I don't know if there is any meaning to a callback at this point. If I were debugging Clang, I might see some value in being able to distinguish the instantiations happening before and after this point. But from the perspective of profiling the template instantiations, I don't really need to know this. In any case, I think that this can be the subject of a future patch if a good concrete use-case / motivation is brought forward. And this also raises the question (maybe more appropriate for cfe-dev mailing list) of whether Clang developers would be interested in using this TemplateInstCallbacks as a means to evaluate / debug the clang compiler itself, which might motivate the addition of more callbacks in it.

> Is there a guarantee that this is a template? Offhand it looks like this could fire on any struct, couldn't it?

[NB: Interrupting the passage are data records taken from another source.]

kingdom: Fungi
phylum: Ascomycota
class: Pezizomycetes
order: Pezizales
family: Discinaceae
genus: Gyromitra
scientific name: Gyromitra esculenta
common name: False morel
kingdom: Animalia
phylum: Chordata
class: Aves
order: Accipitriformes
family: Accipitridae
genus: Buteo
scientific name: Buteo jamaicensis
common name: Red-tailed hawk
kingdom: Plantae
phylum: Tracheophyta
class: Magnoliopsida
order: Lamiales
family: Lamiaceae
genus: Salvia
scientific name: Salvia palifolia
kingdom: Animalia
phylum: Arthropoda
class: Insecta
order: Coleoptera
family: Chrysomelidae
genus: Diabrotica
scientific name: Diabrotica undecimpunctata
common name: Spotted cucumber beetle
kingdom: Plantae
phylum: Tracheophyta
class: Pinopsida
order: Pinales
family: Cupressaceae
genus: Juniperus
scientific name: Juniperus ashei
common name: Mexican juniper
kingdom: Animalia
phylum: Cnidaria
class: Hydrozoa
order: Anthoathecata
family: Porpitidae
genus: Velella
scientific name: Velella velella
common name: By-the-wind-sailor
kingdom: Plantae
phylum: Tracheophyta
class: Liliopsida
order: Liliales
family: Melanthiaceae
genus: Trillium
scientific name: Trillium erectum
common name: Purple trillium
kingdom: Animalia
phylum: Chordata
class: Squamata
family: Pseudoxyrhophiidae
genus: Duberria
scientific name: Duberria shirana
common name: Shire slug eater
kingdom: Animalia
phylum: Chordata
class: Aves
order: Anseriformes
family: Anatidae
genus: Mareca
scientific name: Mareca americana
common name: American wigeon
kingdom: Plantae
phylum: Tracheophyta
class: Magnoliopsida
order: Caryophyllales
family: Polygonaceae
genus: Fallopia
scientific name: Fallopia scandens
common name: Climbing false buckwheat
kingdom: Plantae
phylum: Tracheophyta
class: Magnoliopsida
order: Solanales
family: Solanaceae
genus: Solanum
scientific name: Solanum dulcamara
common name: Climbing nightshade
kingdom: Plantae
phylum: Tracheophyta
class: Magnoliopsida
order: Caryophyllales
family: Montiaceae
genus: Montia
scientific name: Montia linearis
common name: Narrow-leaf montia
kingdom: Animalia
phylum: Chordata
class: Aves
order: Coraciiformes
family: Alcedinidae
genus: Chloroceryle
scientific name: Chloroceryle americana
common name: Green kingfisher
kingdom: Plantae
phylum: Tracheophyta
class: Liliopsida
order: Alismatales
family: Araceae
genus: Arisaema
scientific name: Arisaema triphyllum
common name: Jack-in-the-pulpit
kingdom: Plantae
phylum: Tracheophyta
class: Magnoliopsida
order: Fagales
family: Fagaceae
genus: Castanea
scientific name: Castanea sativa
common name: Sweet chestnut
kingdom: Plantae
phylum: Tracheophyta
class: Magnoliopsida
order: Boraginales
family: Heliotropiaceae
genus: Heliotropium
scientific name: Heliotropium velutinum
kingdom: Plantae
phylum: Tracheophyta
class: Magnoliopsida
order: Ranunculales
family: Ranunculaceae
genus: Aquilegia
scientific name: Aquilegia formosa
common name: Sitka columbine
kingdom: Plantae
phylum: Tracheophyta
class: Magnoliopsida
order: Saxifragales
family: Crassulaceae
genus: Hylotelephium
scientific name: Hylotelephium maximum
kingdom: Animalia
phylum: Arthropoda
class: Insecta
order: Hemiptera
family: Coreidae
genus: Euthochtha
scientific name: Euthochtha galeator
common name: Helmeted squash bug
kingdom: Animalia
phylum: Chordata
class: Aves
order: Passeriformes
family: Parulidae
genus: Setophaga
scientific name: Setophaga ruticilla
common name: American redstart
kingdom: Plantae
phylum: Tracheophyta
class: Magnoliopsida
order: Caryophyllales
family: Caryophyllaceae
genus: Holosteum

You are correct in that this callback (for memoizations) picks up a lot of things that are not templates. I am very well aware of this issue and it has been pointed out before, but there is really not a lot I can do to change this. Firstly, memoizations are really important (which I am just beginning to realize after making plans for a call-graph like visualization of the instantiations). Secondly, much of the clang template instantiation code is structured as a "check if instantiated already, if not, instantiate it", which means that there are many many places in clang where some kind of "check if instantiated already" logic exists and it varies greatly from context to context. This makes it very hard to insert the memoization callbacks in proper places. So, as far as I know, this particular placements is not too bad because it picks up most, if not all, checks, and generates noise that can be dealt with (I don't do it currently in templight, but I plan to add that soon, and this is logic that could go into the TemplateInstCallbacks if needed), i.e., it's easier to filter out spurious callbacks than to miss some important ones.

But at the end of the day, the only way that this can be fixed is for someone from the Clang development team who is very much familiar with the complete template instantiation code to provide his/her hands-on assistance for this. I am simply not in a position to be able to figure out how to appropriately trace the memoizations reliably and without too much noise.